(Page layout parsing data)
· · · · · · ·
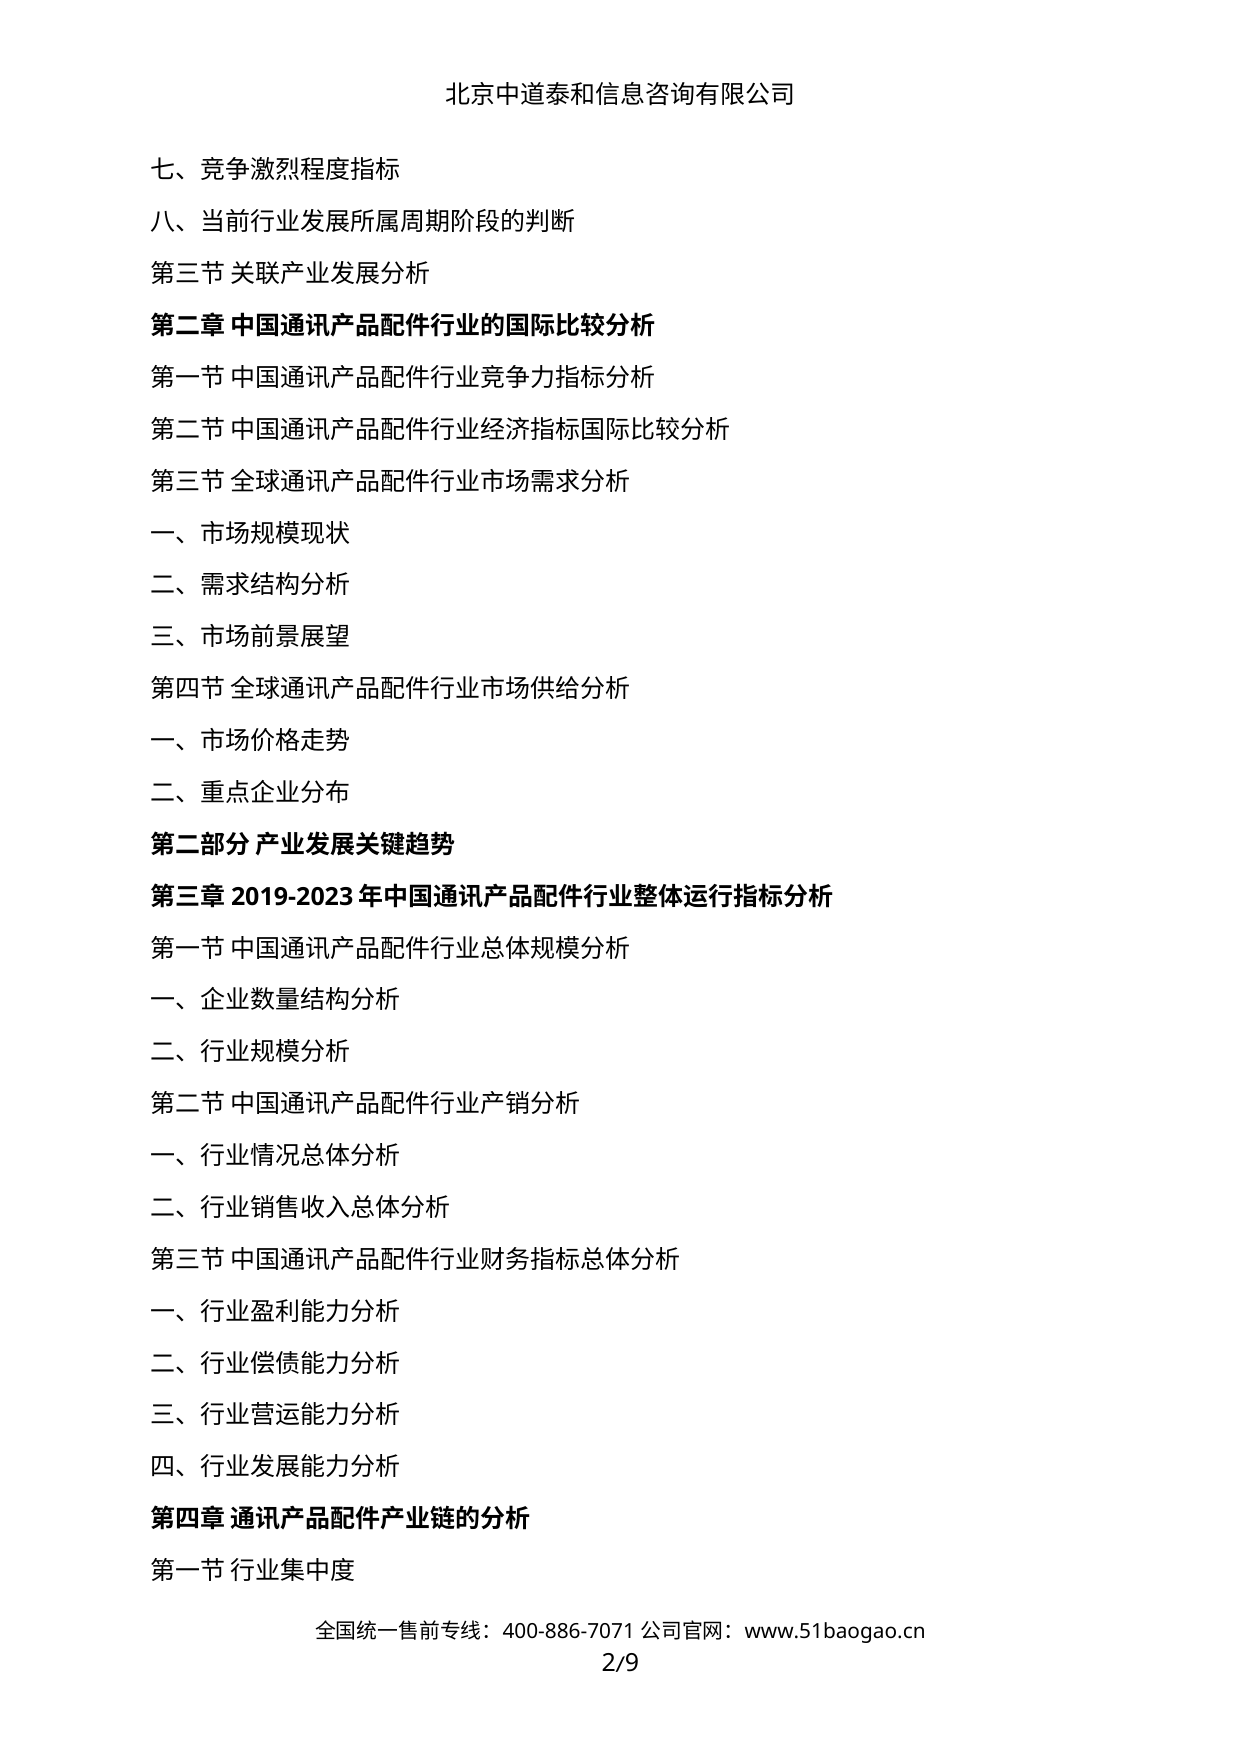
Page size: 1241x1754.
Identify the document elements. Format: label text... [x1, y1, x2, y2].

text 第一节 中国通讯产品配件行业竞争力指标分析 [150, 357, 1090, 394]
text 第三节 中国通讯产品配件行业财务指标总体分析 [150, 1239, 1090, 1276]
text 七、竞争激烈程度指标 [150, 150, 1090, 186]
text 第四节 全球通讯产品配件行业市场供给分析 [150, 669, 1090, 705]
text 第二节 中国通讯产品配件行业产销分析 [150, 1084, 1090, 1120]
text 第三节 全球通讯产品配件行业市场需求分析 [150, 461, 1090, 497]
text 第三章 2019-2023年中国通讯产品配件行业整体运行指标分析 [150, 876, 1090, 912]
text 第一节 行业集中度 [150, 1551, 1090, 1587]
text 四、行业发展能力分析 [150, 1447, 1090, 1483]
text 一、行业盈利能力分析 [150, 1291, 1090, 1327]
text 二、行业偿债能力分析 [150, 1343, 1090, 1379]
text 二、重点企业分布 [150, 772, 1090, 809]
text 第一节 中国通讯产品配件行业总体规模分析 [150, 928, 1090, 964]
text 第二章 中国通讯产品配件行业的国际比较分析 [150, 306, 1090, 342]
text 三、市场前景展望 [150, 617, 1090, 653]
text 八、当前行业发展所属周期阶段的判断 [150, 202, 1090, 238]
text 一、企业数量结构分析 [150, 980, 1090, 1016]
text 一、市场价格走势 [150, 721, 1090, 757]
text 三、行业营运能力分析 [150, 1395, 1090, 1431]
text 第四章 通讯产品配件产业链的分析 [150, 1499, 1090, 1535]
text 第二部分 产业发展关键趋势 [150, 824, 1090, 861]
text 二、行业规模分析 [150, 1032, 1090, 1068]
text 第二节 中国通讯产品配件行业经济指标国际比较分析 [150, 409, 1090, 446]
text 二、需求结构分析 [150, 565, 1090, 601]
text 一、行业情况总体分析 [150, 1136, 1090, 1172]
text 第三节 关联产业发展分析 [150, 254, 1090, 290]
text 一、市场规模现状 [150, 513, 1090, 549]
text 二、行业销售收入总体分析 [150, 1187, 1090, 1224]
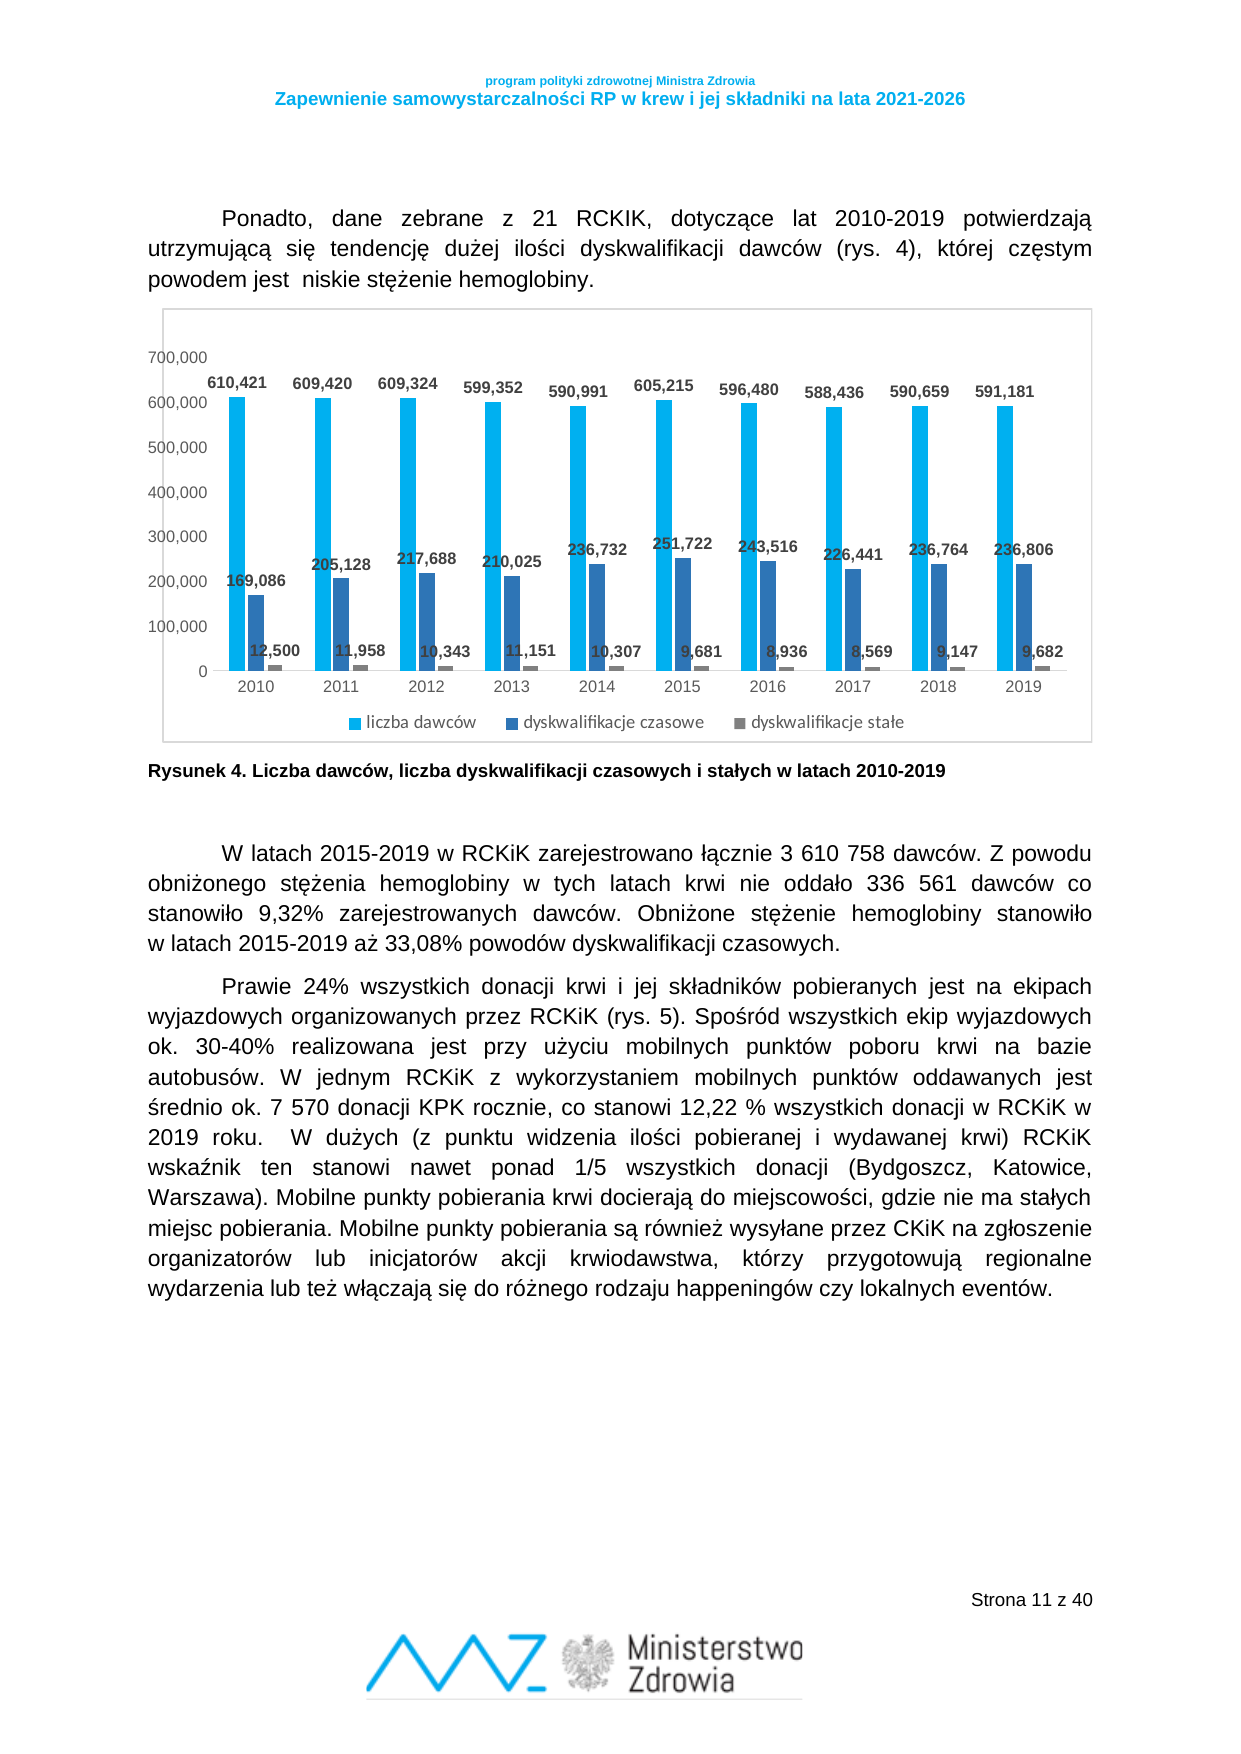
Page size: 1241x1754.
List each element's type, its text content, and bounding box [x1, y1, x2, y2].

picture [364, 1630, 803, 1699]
· · · · · · ·
> _Exercise prompt_
Once the line containing "Identify the document" is found, it and every line through the end of the records above should be output exactly, with no pictures.

> _Solution to this exercise_
Identify the document elements. Format: label text... [x1, y1, x2, y2].

text 第一节 中国通讯产品配件行业竞争力指标分析 [150, 357, 1090, 394]
text 第三节 中国通讯产品配件行业财务指标总体分析 [150, 1239, 1090, 1276]
text 七、竞争激烈程度指标 [150, 150, 1090, 186]
text 第四节 全球通讯产品配件行业市场供给分析 [150, 669, 1090, 705]
text 第二节 中国通讯产品配件行业产销分析 [150, 1084, 1090, 1120]
text 第三节 全球通讯产品配件行业市场需求分析 [150, 461, 1090, 497]
text 第三章 2019-2023年中国通讯产品配件行业整体运行指标分析 [150, 876, 1090, 912]
text 第一节 行业集中度 [150, 1551, 1090, 1587]
text 四、行业发展能力分析 [150, 1447, 1090, 1483]
text 一、行业盈利能力分析 [150, 1291, 1090, 1327]
text 二、行业偿债能力分析 [150, 1343, 1090, 1379]
text 二、重点企业分布 [150, 772, 1090, 809]
text 第一节 中国通讯产品配件行业总体规模分析 [150, 928, 1090, 964]
text 第二章 中国通讯产品配件行业的国际比较分析 [150, 306, 1090, 342]
text 三、市场前景展望 [150, 617, 1090, 653]
text 八、当前行业发展所属周期阶段的判断 [150, 202, 1090, 238]
text 一、企业数量结构分析 [150, 980, 1090, 1016]
text 一、市场价格走势 [150, 721, 1090, 757]
text 三、行业营运能力分析 [150, 1395, 1090, 1431]
text 第四章 通讯产品配件产业链的分析 [150, 1499, 1090, 1535]
text 第二部分 产业发展关键趋势 [150, 824, 1090, 861]
text 二、行业规模分析 [150, 1032, 1090, 1068]
text 第二节 中国通讯产品配件行业经济指标国际比较分析 [150, 409, 1090, 446]
text 二、需求结构分析 [150, 565, 1090, 601]
text 一、行业情况总体分析 [150, 1136, 1090, 1172]
text 第三节 关联产业发展分析 [150, 254, 1090, 290]
text 一、市场规模现状 [150, 513, 1090, 549]
text 二、行业销售收入总体分析 [150, 1187, 1090, 1224]
Page size: 1241x1754.
List each element's type, its text content, and bounding box [x1, y1, x2, y2].

picture [364, 1630, 803, 1699]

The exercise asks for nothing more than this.